Source data
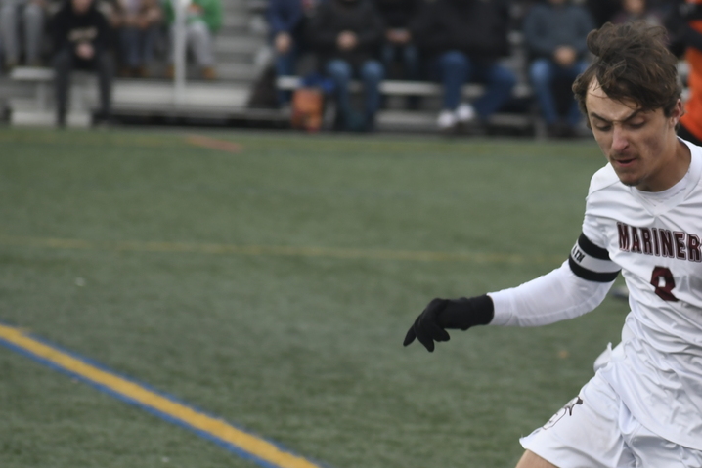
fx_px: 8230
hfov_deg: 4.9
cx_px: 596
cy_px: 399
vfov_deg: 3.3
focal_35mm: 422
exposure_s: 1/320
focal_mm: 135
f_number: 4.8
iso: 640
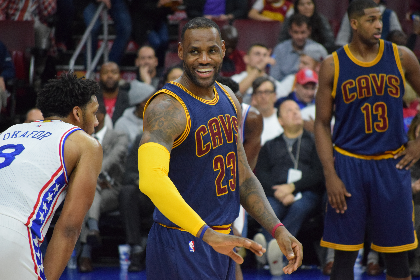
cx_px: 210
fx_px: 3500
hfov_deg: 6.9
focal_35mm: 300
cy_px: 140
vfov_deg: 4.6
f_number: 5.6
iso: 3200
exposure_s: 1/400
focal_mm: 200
--
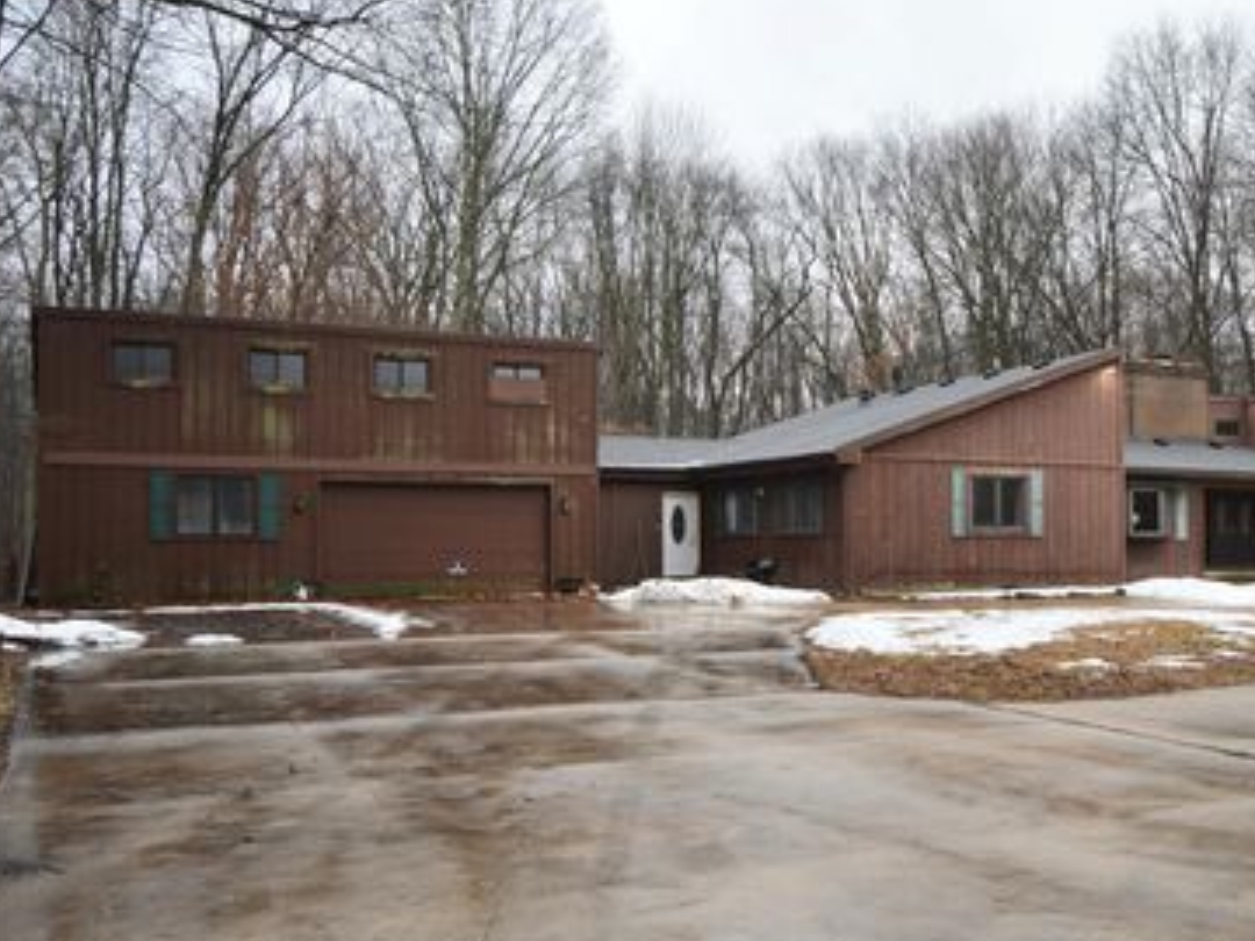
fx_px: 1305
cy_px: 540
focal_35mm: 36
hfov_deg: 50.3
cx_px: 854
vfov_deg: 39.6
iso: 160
* * *
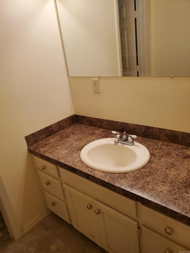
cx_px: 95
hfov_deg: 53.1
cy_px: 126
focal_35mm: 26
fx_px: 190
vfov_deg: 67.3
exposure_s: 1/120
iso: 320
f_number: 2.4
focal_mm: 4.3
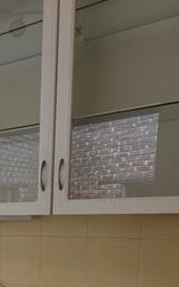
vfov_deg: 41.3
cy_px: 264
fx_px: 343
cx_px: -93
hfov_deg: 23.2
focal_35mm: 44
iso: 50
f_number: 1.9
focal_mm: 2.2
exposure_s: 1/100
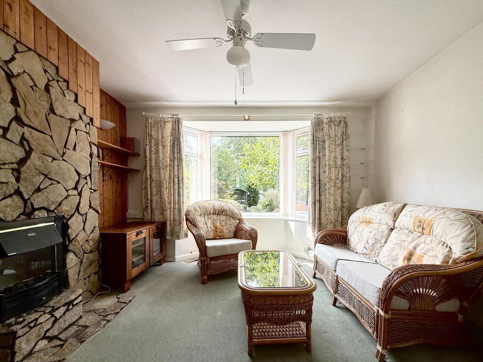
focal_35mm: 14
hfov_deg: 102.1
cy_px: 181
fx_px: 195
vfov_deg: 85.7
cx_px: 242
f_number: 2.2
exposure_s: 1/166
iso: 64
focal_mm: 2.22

→ Work required
Find the line with "exposure_s: 1/120" in the data above, and from there retype each line exactly through the line with "focal_mm: 2.22", skipping the pictures along the way.

→ Solution below
exposure_s: 1/120
iso: 320
f_number: 2.4
focal_mm: 4.3
vfov_deg: 41.3
cy_px: 264
fx_px: 343
cx_px: -93
hfov_deg: 23.2
focal_35mm: 44
iso: 50
f_number: 1.9
focal_mm: 2.2
exposure_s: 1/100
focal_35mm: 14
hfov_deg: 102.1
cy_px: 181
fx_px: 195
vfov_deg: 85.7
cx_px: 242
f_number: 2.2
exposure_s: 1/166
iso: 64
focal_mm: 2.22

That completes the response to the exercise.